++++ Source extract ++++
# Frankenstein



## Girl in Story (Jul 2, 2007)

Oh, this is almost physically painful. A section just for classics, but there isn't a single topic about Frankstein. That hurts.

I love Frankenstein so much. The story of how it was written is almost as cool as the actual novel, but the book itself is so incredible. It's philisophical, scientific, horrific, romantic, religious, a social commentary, and just plain fun to read.

Anyone else addicted or am I alone here?


----------



## Modern Prometheus (Jul 22, 2007)

The way this book has been butchered through the years is unforgivable. I shall Defile James Whale's grave!


----------



## Girl in Story (Jul 22, 2007)

I know, that movie is disgusting. The coolest thing about the creature was that he wasn't a monster until people made him that way, but the '31 film made him mute and animalistic, and I bet you that the film version of the monster never read Paradise Lost.


----------



## Modern Prometheus (Jul 22, 2007)

There's one thing that always bugged me about the ending of the book. The Wretch vows to travel to the north pole where he will make a funeral pire to burn himself alive... where would he get the fuel?
EDIT: Oh wait, the book was published before anyone reached the pole. That explains it.


----------



## Girl in Story (Jul 22, 2007)

Yeah, that's kind of vague, but you've got to give any author a little room to breathe. Especially since Shelley was like, eighteen.


----------



## The Hack (Jul 29, 2007)

Great book.  I agree that the story of how Shelley wrote the book is even more interesting than the book itself (especially considering her age).

Modern Prometheus, I had seen your name and couldn't place where I had heard it before.  It wasn't until I saw this thread that I read your signature and remembered that it was the subtitle to _Frankenstein _(which I also find cool, as I love Greek mythology).


----------



## Girl in Story (Jul 29, 2007)

Yeah, one thing I thought was kind of cool, was how when Mary and Percy Shelley were hanging out at Lord Byron's Villa Diodati, (I know I'm a nerd) Byron's phsyician wrote _The Vampyre_, which everyone (including Mary Shelley) thought sucked, but it basically paved the way for novels like Dracula. So in a way, two classic horror stories were made possible that summer.


----------



## lilacstarflower (Jul 12, 2008)

I found it pretty dry to start with. The building of 'the wretch' was mostly skipped over and the climaxe of bringing it to life was passive. To me this could have been really great, considering the rest of the book is filled with great prose.


----------



## Linton Robinson (Jul 12, 2008)

A classic?????   Hmmm

One funny thing I notice.  Almost nobody knows the name of the monster.  But he had a name.  And it WASN'T  "Frankenstein"


----------



## lilacstarflower (Jul 13, 2008)

Frankenstein was the name of his creator - the narrator of most of the story.

Frankenstein often referred to the monster as 'the wretch' - it's really annoying when people think they know the story


----------



## Linton Robinson (Jul 13, 2008)

> it's really annoying when people think they know the story



Well, those who DO know the story tend to know that the creation was named "Adam"
++++
### Instructions:
A. Name each person who posted in the Frankenstein forum thread, listing each name only once.
B. Copy word for word the part of the Frankenstein forum thread that opens with the words "## Linton Robinson (Jul 12, 2008)" and closes with "lilacstarflower (Jul 13, 2008)".
C. Write the next post in the Frankenstein forum thread, picking up after its last line.
++++ Exercise data ++++
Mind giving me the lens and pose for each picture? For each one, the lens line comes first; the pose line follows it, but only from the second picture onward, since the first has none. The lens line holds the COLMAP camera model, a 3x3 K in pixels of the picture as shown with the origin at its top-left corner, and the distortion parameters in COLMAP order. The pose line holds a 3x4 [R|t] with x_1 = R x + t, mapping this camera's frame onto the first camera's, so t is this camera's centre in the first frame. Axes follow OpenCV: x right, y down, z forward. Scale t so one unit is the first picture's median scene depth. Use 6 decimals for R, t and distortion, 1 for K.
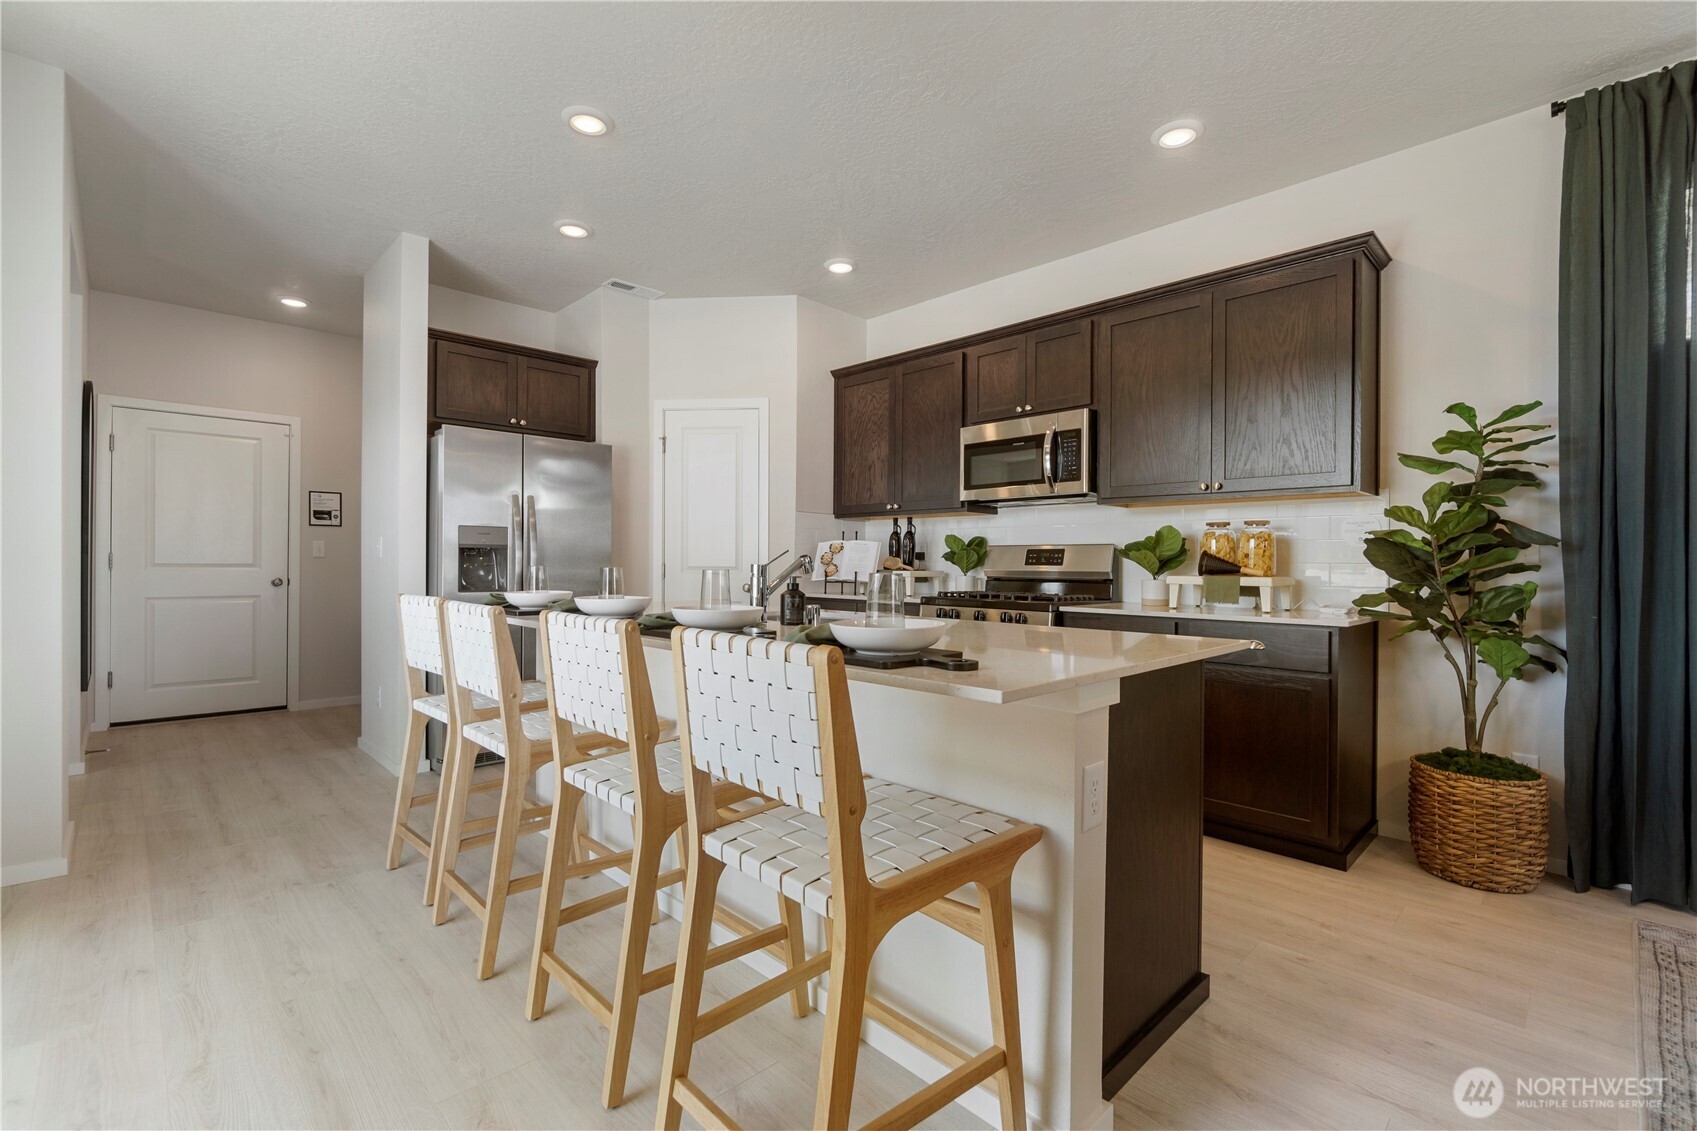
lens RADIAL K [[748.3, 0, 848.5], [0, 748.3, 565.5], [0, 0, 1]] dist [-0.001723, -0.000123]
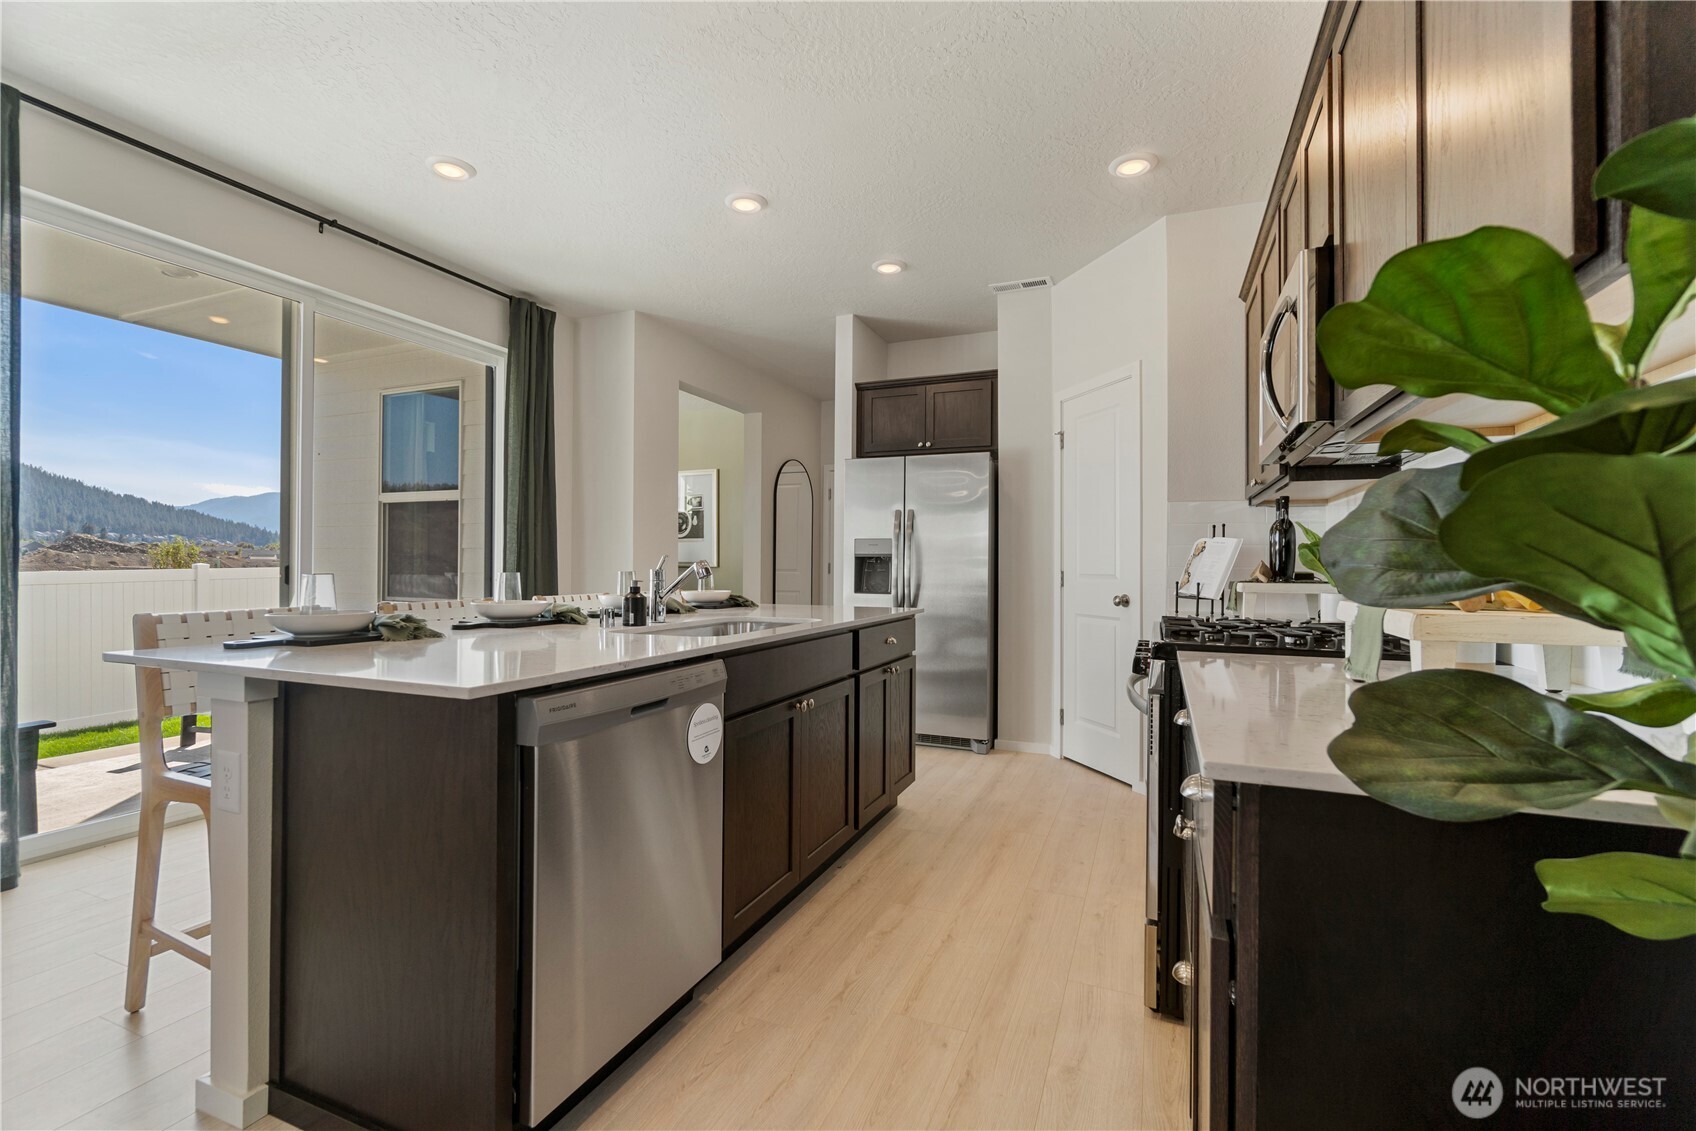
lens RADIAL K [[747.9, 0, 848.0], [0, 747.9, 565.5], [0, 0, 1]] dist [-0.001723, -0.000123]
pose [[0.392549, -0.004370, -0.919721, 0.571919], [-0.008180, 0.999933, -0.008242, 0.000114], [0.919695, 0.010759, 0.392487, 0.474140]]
++++
++++ Exercise data ++++
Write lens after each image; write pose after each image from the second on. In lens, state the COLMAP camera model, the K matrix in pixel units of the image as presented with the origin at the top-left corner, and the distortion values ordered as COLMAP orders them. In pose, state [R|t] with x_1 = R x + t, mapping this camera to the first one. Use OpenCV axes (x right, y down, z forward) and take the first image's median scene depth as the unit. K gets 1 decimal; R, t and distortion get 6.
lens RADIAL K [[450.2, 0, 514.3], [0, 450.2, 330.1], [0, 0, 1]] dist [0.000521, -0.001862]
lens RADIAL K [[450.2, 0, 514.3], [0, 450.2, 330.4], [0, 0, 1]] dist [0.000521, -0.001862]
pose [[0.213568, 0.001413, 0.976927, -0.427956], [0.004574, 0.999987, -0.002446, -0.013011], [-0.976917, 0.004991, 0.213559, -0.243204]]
++++
### Written answers:
A.
Girl in Story
Modern Prometheus
The Hack
lilacstarflower
Linton Robinson

B.
## Linton Robinson (Jul 12, 2008)

A classic?????   Hmmm

One funny thing I notice.  Almost nobody knows the name of the monster.  But he had a name.  And it WASN'T  "Frankenstein"


----------



## lilacstarflower (Jul 13, 2008)

C.
Are you annoyed now?


----------



## lilacstarflower (Jul 13, 2008)

I'm always annoyed...


----------



## Linton Robinson (Jul 13, 2008)

My kind of girl


----------



## Mike C (Jul 14, 2008)

lin said:


> A classic?????   Hmmm



You disagree? It's also generally credited as being the first SF novel.


----------



## Dawnstorm (Jul 16, 2008)

Girl in Story said:


> The story of how it was written is almost as cool as the actual novel, but the book itself is so incredible.



I wonder whether you know Brian Aldiss' novel _Frankenstein Unbound_, which is a fun tribute that includes both Mary Shelley & Co and Frankenstein & Co as characters. (There's a film, too, which was surprisingly close to the book.)

Have you seen the Ken Russel film _Gothic_? I think it's about the night when the novel was conceived, but it's long ago I've seen that one.

***



			
				lin said:
			
		

> Well, those who DO know the story tend to know that the creation was named "Adam"



Well, I do know the story, but this detail escapes me. Searching the document at Project Gutenberg reveals three mentions of "Adam" always referring to the biblical character in _Paradise Lost_. Different edition?


----------



## lilacstarflower (Jul 16, 2008)

That was something that confused me too - I read the story a year ago and I was sure Frankenstein only called his creation 'the wretch' because he couldn't bring himself to accept it as a human. 

I'll need to re-read it


----------



## Girl in Story (Jul 18, 2008)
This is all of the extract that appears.